L’article incriminé ne respecte certes pas les canons de l’écriture journalistique. Dans ce reportage à charge sur la ville de la banlieue grenobloise, seuls des fonctionnaires territoriaux sous anonymat témoignent, sans que le maire ou son cabinet soient cités, ni même sollicités. (S’il eût été peu probable que Ferrari ou son équipe se prêtent de bon cœur aux interviews d’un média clairement critique de leur politique, ce dernier aurait pu, a minima, les contacter pour constater en toute bonne foi leur refus de répondre à ses questions.)

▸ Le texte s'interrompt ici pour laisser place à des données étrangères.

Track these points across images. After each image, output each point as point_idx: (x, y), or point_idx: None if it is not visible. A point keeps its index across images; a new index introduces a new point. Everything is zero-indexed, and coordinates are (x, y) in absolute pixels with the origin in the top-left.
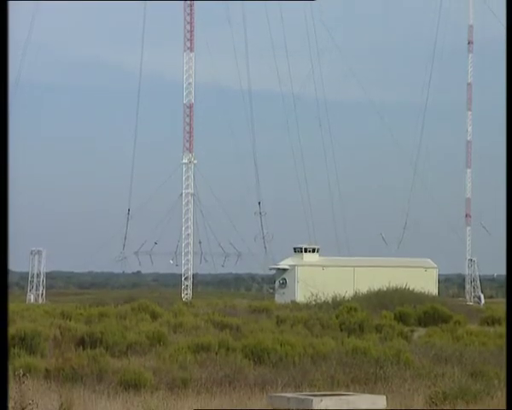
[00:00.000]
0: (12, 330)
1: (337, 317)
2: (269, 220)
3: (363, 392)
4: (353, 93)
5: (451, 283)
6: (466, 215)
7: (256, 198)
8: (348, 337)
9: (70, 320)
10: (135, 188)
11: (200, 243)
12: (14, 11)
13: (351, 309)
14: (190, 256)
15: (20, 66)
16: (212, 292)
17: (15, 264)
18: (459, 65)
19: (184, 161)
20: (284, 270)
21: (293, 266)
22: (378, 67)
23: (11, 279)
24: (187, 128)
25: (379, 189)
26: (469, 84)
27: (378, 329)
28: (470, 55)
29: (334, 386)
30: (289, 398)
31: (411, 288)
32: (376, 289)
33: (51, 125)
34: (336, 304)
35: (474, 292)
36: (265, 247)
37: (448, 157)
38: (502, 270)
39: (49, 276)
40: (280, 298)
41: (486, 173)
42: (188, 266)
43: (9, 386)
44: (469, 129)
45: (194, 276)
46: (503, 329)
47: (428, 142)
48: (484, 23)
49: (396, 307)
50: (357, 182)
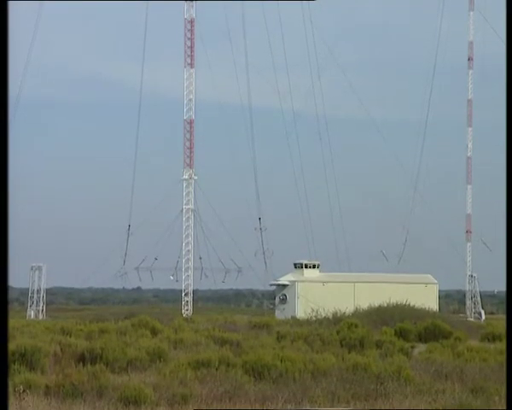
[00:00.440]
0: (12, 346)
1: (337, 333)
2: (269, 236)
3: (363, 408)
4: (353, 109)
5: (452, 299)
6: (466, 231)
7: (256, 214)
8: (349, 353)
9: (70, 336)
10: (135, 204)
11: (200, 259)
12: (14, 27)
13: (351, 325)
14: (191, 272)
15: (22, 82)
16: (213, 308)
17: (16, 280)
18: (459, 81)
19: (185, 177)
20: (284, 286)
21: (293, 282)
22: (378, 84)
23: (11, 295)
24: (187, 144)
25: (379, 205)
26: (469, 100)
27: (378, 345)
28: (470, 71)
29: (334, 402)
30: None
31: (412, 304)
32: (377, 304)
33: (51, 140)
34: (337, 320)
35: (475, 308)
36: (266, 262)
37: (448, 173)
38: (502, 286)
39: (50, 292)
40: (280, 314)
41: (487, 189)
42: (188, 282)
43: (10, 402)
44: (469, 145)
45: (194, 292)
46: (504, 345)
47: (429, 158)
48: (484, 39)
49: (396, 323)
50: (357, 198)
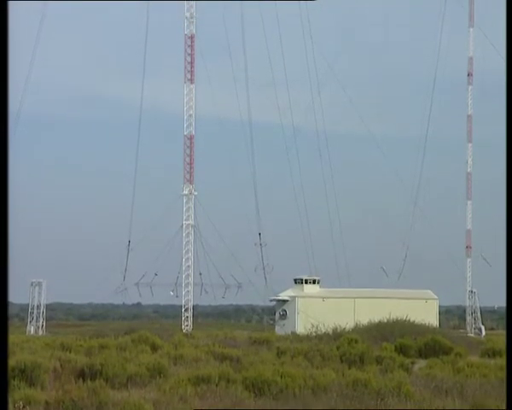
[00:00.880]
0: (12, 362)
1: (338, 348)
2: (269, 251)
3: None
4: (353, 125)
5: (452, 314)
6: (466, 247)
7: (256, 229)
8: (349, 369)
9: (70, 352)
10: (135, 219)
11: (200, 275)
12: (14, 43)
13: (351, 341)
14: (190, 287)
15: (22, 98)
16: (213, 323)
17: (15, 296)
18: (459, 97)
19: (185, 193)
20: (284, 301)
21: (293, 298)
22: (378, 99)
23: (11, 311)
24: (187, 159)
25: (379, 220)
26: (469, 115)
27: (379, 360)
28: (470, 87)
29: None
30: None
31: (412, 319)
32: (377, 320)
33: (51, 156)
34: (337, 335)
35: (475, 324)
36: (266, 278)
37: (448, 189)
38: (502, 301)
39: (49, 307)
40: (280, 329)
41: (487, 205)
42: (188, 298)
43: None
44: (469, 161)
45: (194, 307)
46: (504, 361)
47: (429, 173)
48: (484, 55)
49: (396, 339)
50: (357, 213)
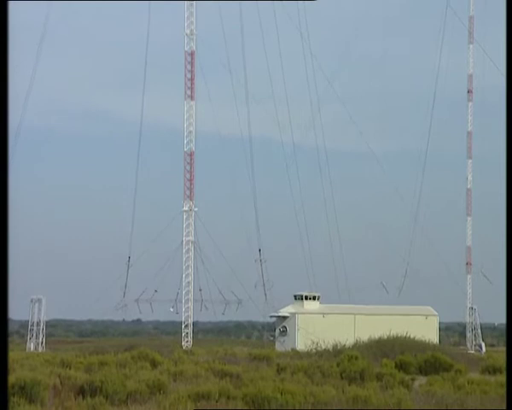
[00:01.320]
0: (12, 378)
1: (338, 365)
2: (269, 268)
3: None
4: (353, 141)
5: (452, 331)
6: (467, 263)
7: (256, 245)
8: (349, 386)
9: (70, 369)
10: (135, 235)
11: (200, 291)
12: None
13: (351, 357)
14: (190, 304)
15: (22, 114)
16: (213, 340)
17: (15, 312)
18: (459, 113)
19: (185, 209)
20: (284, 317)
21: (293, 314)
22: (378, 116)
23: (11, 328)
24: (187, 176)
25: (379, 236)
26: (469, 132)
27: (379, 377)
28: (470, 103)
29: None
30: None
31: (412, 336)
32: (377, 337)
33: (51, 172)
34: (337, 352)
35: (475, 340)
36: (266, 294)
37: (448, 205)
38: (503, 318)
39: (49, 324)
40: (280, 346)
41: (487, 221)
42: (188, 314)
43: None
44: (469, 177)
45: (194, 324)
46: (505, 378)
47: (429, 190)
48: (483, 72)
49: (397, 356)
50: (357, 229)
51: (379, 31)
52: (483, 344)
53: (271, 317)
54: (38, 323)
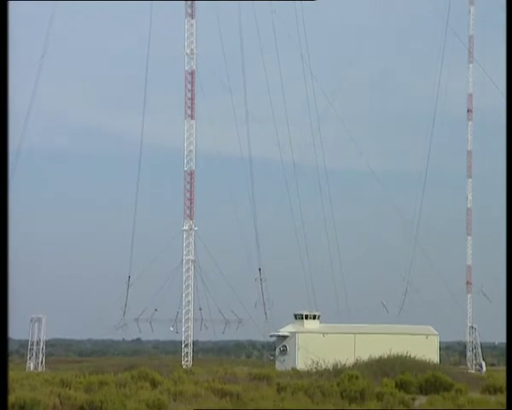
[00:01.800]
0: (12, 398)
1: (338, 385)
2: (269, 287)
3: None
4: (353, 161)
5: (453, 350)
6: (467, 282)
7: (256, 264)
8: (349, 405)
9: (69, 389)
10: (135, 254)
11: (200, 310)
12: (14, 77)
13: (352, 377)
14: (190, 323)
15: (22, 134)
16: (213, 359)
17: (15, 332)
18: (459, 132)
19: (185, 228)
20: (285, 337)
21: (293, 333)
22: (378, 135)
23: (11, 347)
24: (187, 195)
25: (379, 255)
26: (469, 151)
27: (379, 397)
28: (470, 122)
29: None
30: None
31: (412, 355)
32: (377, 356)
33: (51, 191)
34: (337, 372)
35: (476, 360)
36: (266, 313)
37: (448, 225)
38: (503, 337)
39: (49, 343)
40: (280, 365)
41: (487, 241)
42: (188, 333)
43: None
44: (469, 196)
45: (194, 343)
46: (505, 397)
47: (429, 209)
48: (483, 91)
49: (397, 375)
50: (357, 248)
51: (379, 50)
52: (483, 363)
53: (271, 336)
54: (38, 342)
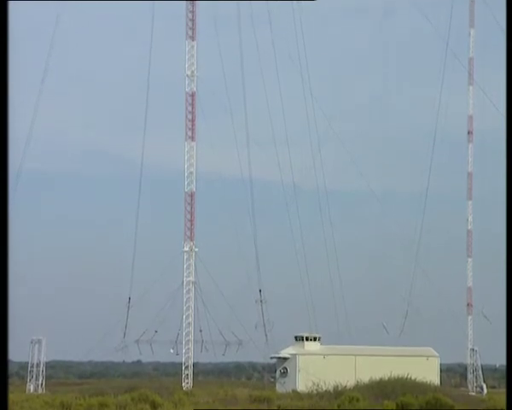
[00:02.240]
0: None
1: (339, 406)
2: (270, 308)
3: None
4: (353, 181)
5: (453, 372)
6: (467, 304)
7: (257, 286)
8: None
9: None
10: (136, 276)
11: (200, 332)
12: (15, 99)
13: (352, 399)
14: (191, 345)
15: (23, 156)
16: (213, 381)
17: (15, 354)
18: (459, 154)
19: (186, 249)
20: (285, 359)
21: (294, 355)
22: (378, 156)
23: (11, 369)
24: (188, 216)
25: (380, 277)
26: (469, 173)
27: None
28: (470, 144)
29: None
30: None
31: (413, 377)
32: (378, 378)
33: (51, 213)
34: (338, 393)
35: (476, 382)
36: (266, 335)
37: (449, 246)
38: (504, 360)
39: (49, 365)
40: (281, 387)
41: (487, 262)
42: (188, 355)
43: None
44: (470, 218)
45: (194, 365)
46: None
47: (429, 231)
48: (483, 113)
49: (398, 397)
50: (357, 270)
51: (379, 71)
52: (484, 386)
53: (272, 358)
54: (38, 364)
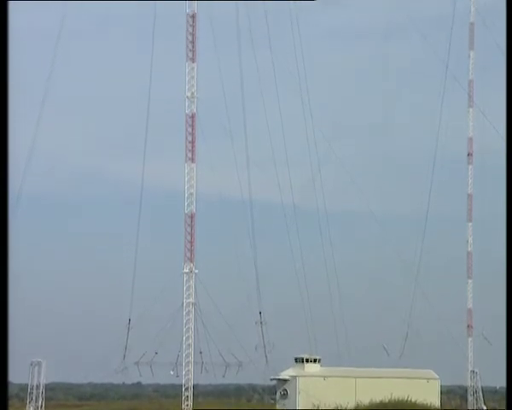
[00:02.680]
0: None
1: None
2: (270, 330)
3: None
4: (353, 203)
5: (454, 394)
6: (468, 326)
7: (257, 307)
8: None
9: None
10: (136, 297)
11: (200, 353)
12: (14, 119)
13: None
14: (191, 366)
15: (22, 178)
16: (213, 403)
17: (15, 375)
18: (459, 176)
19: (185, 271)
20: (285, 380)
21: (294, 377)
22: (378, 177)
23: (11, 391)
24: (188, 238)
25: (380, 299)
26: (469, 195)
27: None
28: (470, 166)
29: None
30: None
31: (413, 399)
32: (378, 400)
33: (51, 235)
34: None
35: (477, 404)
36: (266, 357)
37: (449, 268)
38: (504, 382)
39: (49, 387)
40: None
41: (487, 284)
42: (188, 377)
43: None
44: (470, 240)
45: (194, 386)
46: None
47: (429, 252)
48: (483, 135)
49: None
50: (358, 291)
51: (379, 92)
52: (485, 408)
53: (272, 380)
54: (38, 386)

Cela étant posé, la publication d’un droit de réponse du maire aurait dû suffire à rééquilibrer le débat. Mais les élus sont très chatouilleux quand leur image de marque est en jeu, et le sont d’autant plus que contrairement au justiciable de base, ils peuvent agir en justice aux frais des contribuables. Et lorsqu’ils poursuivent un média local, comme c’était aussi le cas à Aigues-Vives (Gard) et Roquebrune-sur-Argens (Var), on ne peut s’empêcher de penser qu’il y a, au-delà du prétexte commode de la lutte contre la diffamation, une volonté de faire taire les opposants ou les critiques, en les attaquant directement au portefeuille.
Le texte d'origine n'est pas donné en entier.